The set up of this museum is very confusing and filled with lots ‘random’ sections, but it all comes together to create one cohesive story. Such as a Ducati motorbike, incredible pieces of art of the city, music and the composers, which all finished with a room filled with sculptures of significant women in Bologna’s history.
Palazzo Albergati
This art gallery was a stark contrast to the rest of the city, with its modern exhibitions and photography rather than paintings and sculptures. When I visited they had two exhibitions on, one being Sicily in the period of 1959-1961, and the other of Vincent Peters’ “timeless time”, which shows the beauty of black and white photography, fashion, models and beauty.
I chose to view Peters’ exhibit, as I have always loved black and white photography, but seeing this exhibition sparked my love for it again, the beauty that shines through without the distraction of colour. I love colour, however the elegance of his style of art was inspiring and influenced me to edit my photos this way.
Bologna, the city of churches, was an incredible experience. I have been to Italy before, to the north in the alps, Florence, and Rome, and although the last two are the closest in terms of history and culture, but even then its so vastly different.
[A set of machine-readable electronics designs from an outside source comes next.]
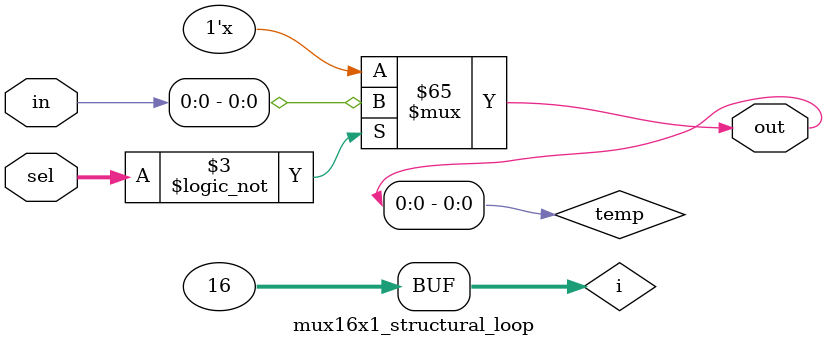
<source format=v>
module mux16x1_structural_loop(input [15:0] in,
                               input [3:0] sel,
                               output reg out);

    reg [15:0] temp;

    integer i;
    always @* begin
        for (i = 0; i < 16; i = i + 1) begin
            if (sel == i)
                temp[i] = in[i];
            else
                temp[i] = 1'bx;
        end
    end

    assign out = temp;

endmodule

</source>
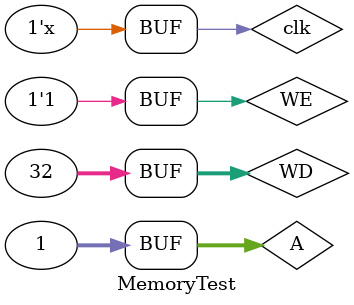
<source format=v>
`timescale 1ns / 1ps

module MemoryTest();
    
    wire[31:0] RD; 
    reg[31:0] A, WD; 
    reg WE, clk = 0;
    
    Memory #(.MEMORY_SIZE(512)) dut (RD, A, WD, WE, clk);
    
    always begin
        #10
        clk = ~clk;
    end
    
    initial begin
        A = 32'd0;
        WD = 32'd20;
        #100
        WE = 1;
        
        #30
        WE = 0;
        A = 32'd1;
        WD = 32'd32;
        #10
        WE = 1;
        
    end
    
endmodule

</source>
Italian culture is so different in each section of the country, but still so distinctly Italy when they come together with their similarities.
Although I was only in this beautiful city for 32 hours, I accomplished a lot and do not think more than a few days is necessary, but Bologna is known for its food, such as the Spaghetti Bolognese but also other pasta’s, cheeses, and meats.
Bologna will always hold a special place in my heart, as it’s the place I found out the grade I was graduating with, standing sweating in the sun, stressing because I could not figure out how to find my grade, whilst waiting to climb the dreaded tower.